→ **Available data**
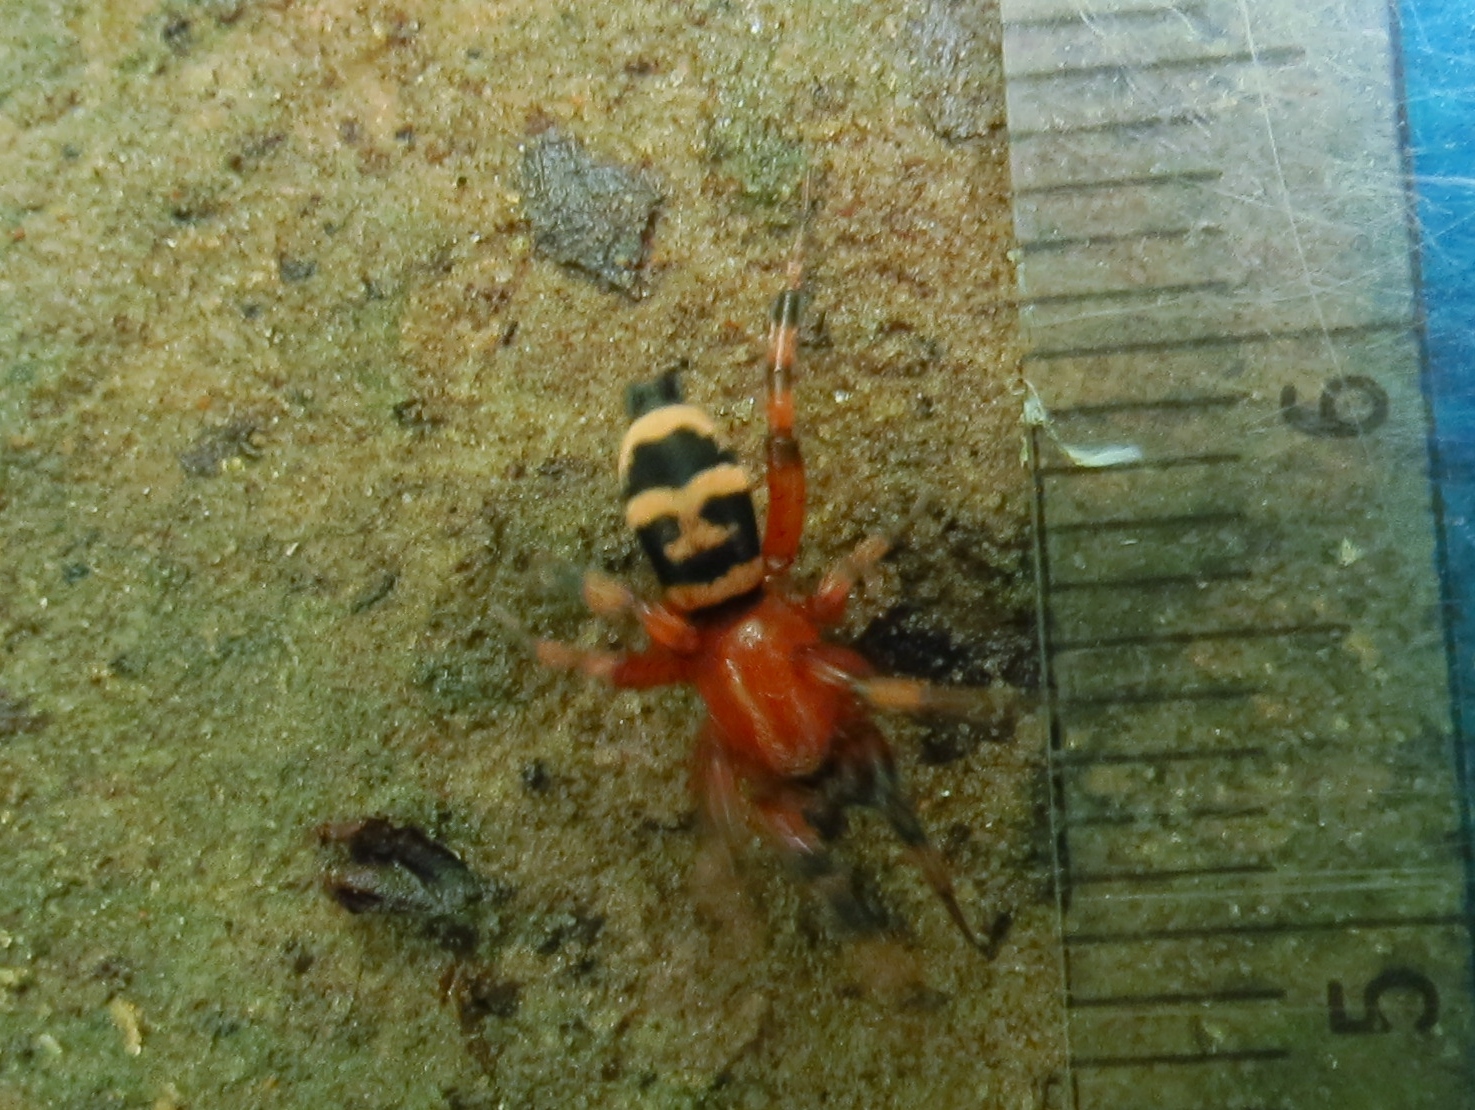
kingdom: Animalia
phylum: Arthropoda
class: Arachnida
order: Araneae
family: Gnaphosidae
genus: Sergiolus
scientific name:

→ **Objective**
Rewrite every line of the entries above as a Markdown table with the columns "No." and "Line", numbering the rows in order and skipping blank lines. Leave the pictures out.

→ **Completed task**
| No. | Line |
|---|---|
| 1 | kingdom: Animalia |
| 2 | phylum: Arthropoda |
| 3 | class: Arachnida |
| 4 | order: Araneae |
| 5 | family: Gnaphosidae |
| 6 | genus: Sergiolus |
| 7 | scientific name: |